Fallibility is a hard problem, even for people. We all make mistakes. And Large Language Models (LLMs) like GPT-4 make bigger mistakes than we do, or so it would seem.
There has been significant technical progress in making LLMs less error prone but far more improvements are needed.
The article “Wrong Turn at Taipei: The crash of Singapore Airlines flight 006” describes an October 2000 runway accident at takeoff time in which 83 of the 179 people on board the flight died. The root cause involved several different human errors. The author says the expectation that humans will perform perfectly in every case is fatally flawed. In more detail:
In any field involving humans, achieving the highest possible level of safety requires that barriers be erected to prevent human errors from leading to disaster, because the expectation that humans will perform perfectly in every case is fatally flawed. Certainly one would expect (commercial) pilots to line up with the correct runway 999,999 times out of a million. The remaining 1 in a million only has to happen once to leave hundreds dead and others with lifelong injuries. Furthermore, with the volume of flights being carried out 24 hours a day, 365 days a year, for year after year, that small chance eventually becomes an inevitability, unless redundancy is added to the system.

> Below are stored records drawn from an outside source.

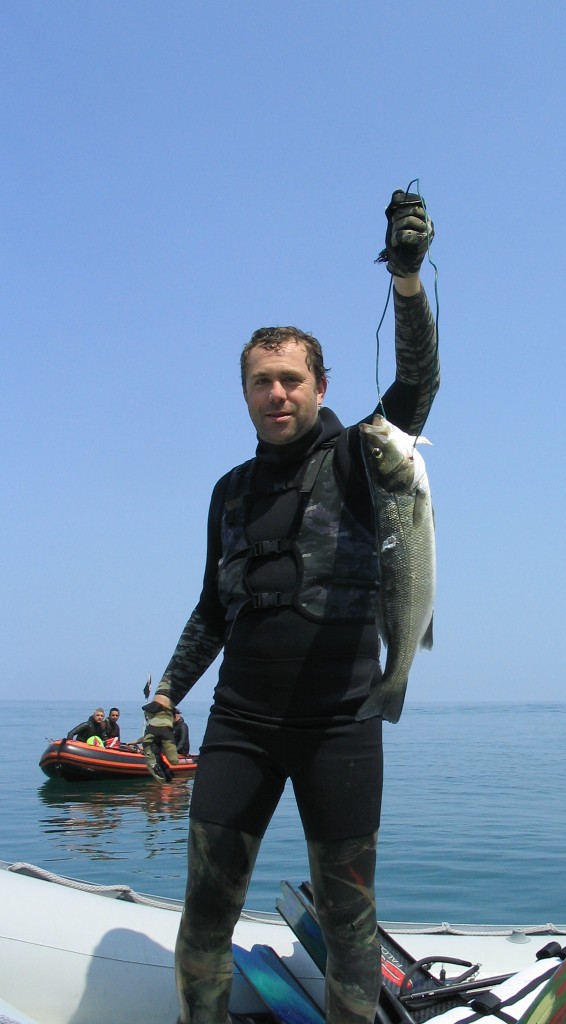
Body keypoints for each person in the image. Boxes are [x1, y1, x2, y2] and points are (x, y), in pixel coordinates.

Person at [142, 189, 438, 1024]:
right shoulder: (228, 492)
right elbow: (212, 608)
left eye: (292, 380)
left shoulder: (364, 459)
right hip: (240, 723)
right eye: (262, 382)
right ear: (244, 394)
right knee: (203, 920)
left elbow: (419, 383)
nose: (278, 394)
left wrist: (407, 282)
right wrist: (167, 693)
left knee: (350, 926)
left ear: (320, 385)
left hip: (342, 721)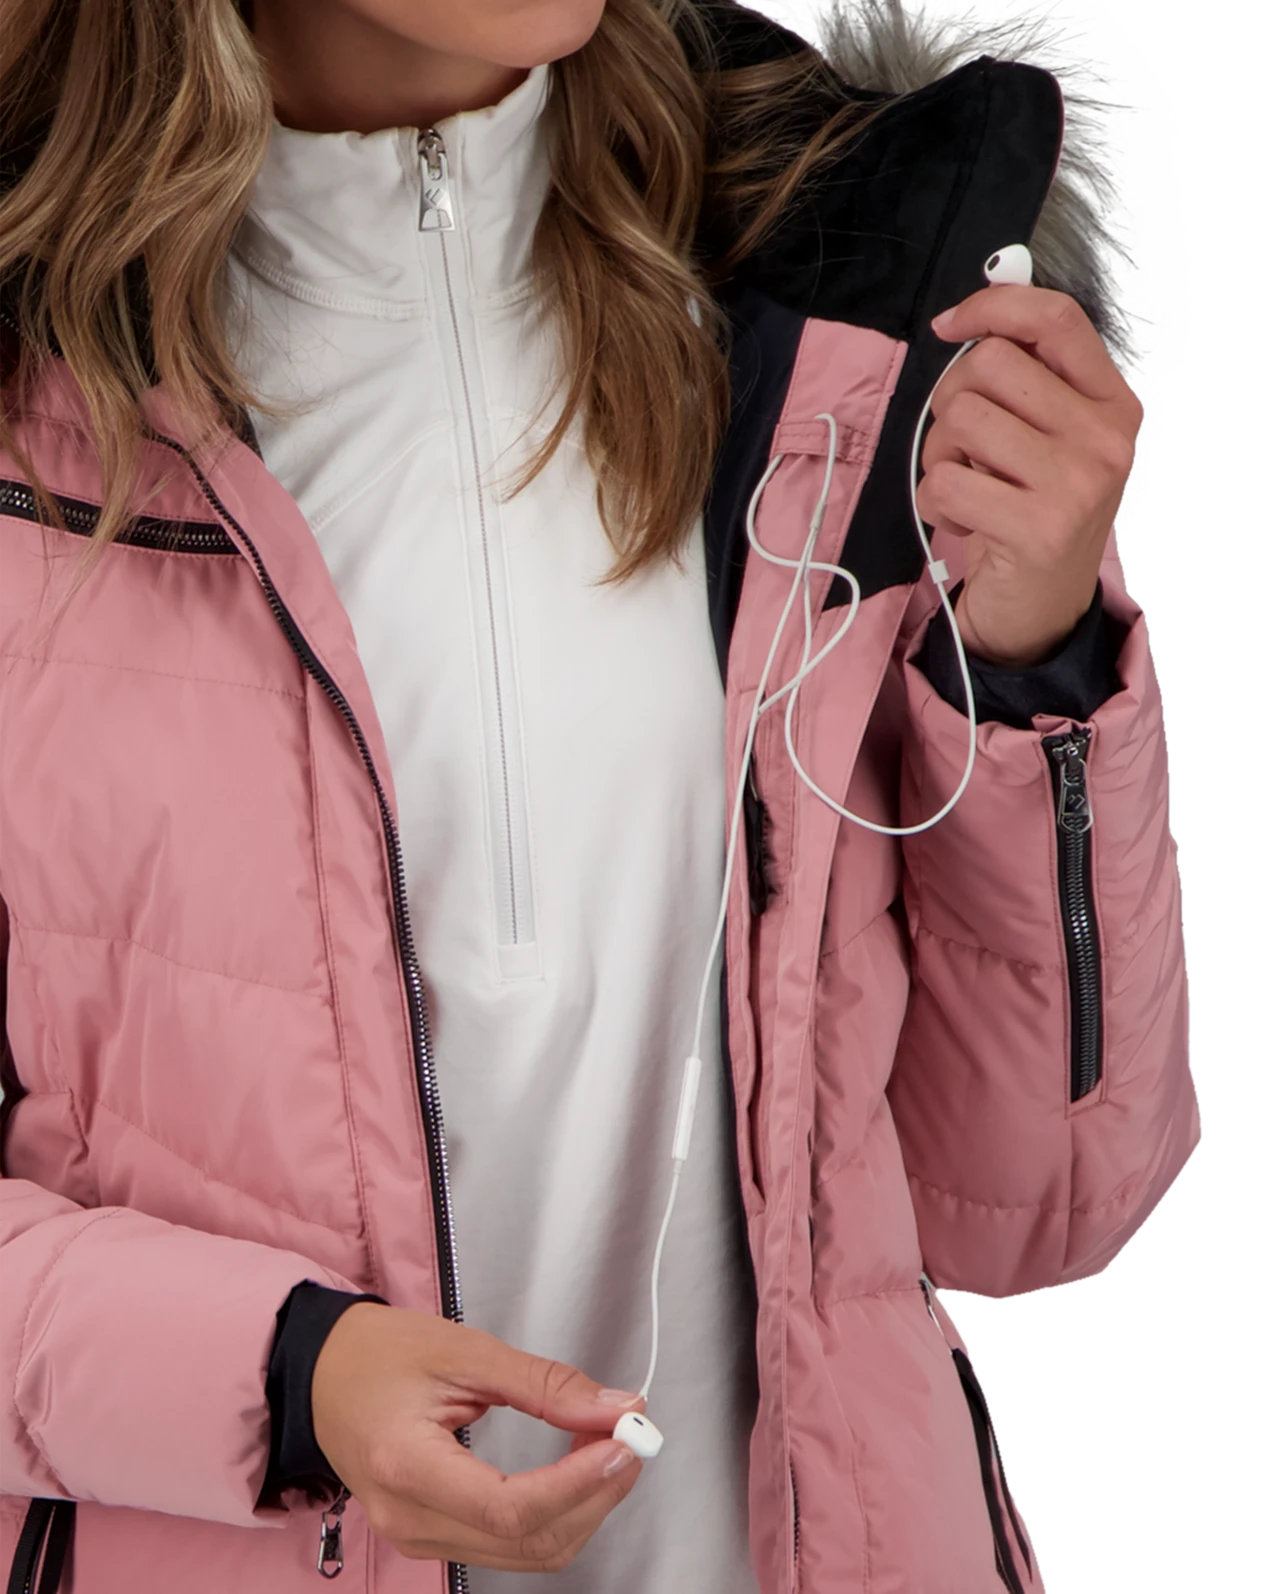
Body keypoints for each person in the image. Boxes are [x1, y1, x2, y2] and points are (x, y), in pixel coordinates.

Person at [0, 1, 1200, 1591]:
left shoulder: (839, 296)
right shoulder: (30, 380)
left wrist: (1029, 659)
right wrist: (287, 1377)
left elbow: (1031, 1196)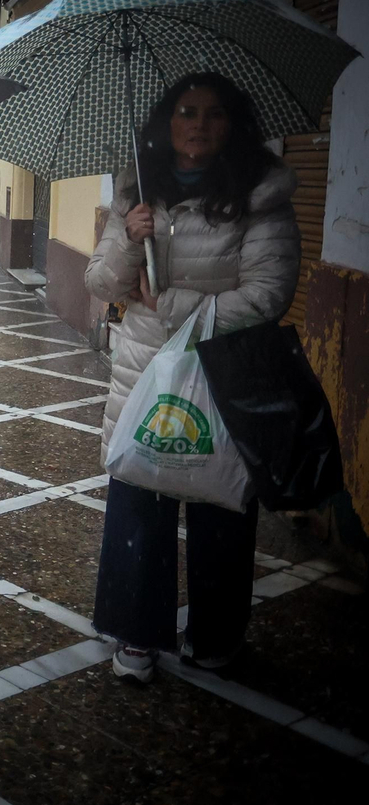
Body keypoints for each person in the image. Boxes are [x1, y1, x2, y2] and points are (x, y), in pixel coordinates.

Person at [85, 72, 300, 684]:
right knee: (138, 501)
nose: (199, 124)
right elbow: (100, 284)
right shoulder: (137, 190)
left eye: (213, 113)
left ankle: (216, 634)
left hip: (226, 374)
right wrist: (131, 239)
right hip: (146, 371)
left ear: (233, 124)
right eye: (186, 112)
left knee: (222, 507)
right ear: (166, 122)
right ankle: (136, 630)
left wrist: (174, 304)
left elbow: (269, 294)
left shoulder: (261, 193)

In the case of flight 006, there was human redundancy — three experienced, credentialed pilots on the flight deck and many more people involved in airfield management and operation.
Humans make (many) mistakes of many different types. Beyond reading about the disaster known as flight 006:
Watch “The Monkey Business Illusion” video by Daniel J. Simons on YouTube and count how many times the players wearing white pass the ball. Did you get the right answer? Selective attention can be a killer.
Explore the body of literature on cognitive biases, and the many ways in which people demonstrate failures in logic.
Humans are fallible and AI is fallible but let’s not get glib.
Large Language Models (LLMs) like GPT-4 can’t be trusted and their output must be carefully inspected to avoid serious logical errors that LLMs can generate. People come to trust other people based on direct and indirect experience (observation of behavior) under a range of conditions. Your LLM-based tools, assistants, systems and applications need to be tested over and over again to earn the trust of users and others impacted by the LLM’s results.
Pity the fool that learns to trust an LLM and fails to check whether it has finally failed today.
The consequences of a possible error by an LLM should determine whether or not the user has to test the quality of the content created by the LLM. It should not be left to either chance or trust, at least not at this stage of development of these technologies.
Trust me on this!
It should be easy to create a 'consequences' index - like the Grammerly index of readability level - to IA generated content to assess the impact of failed recommendations. This could be an app that runs with the AI.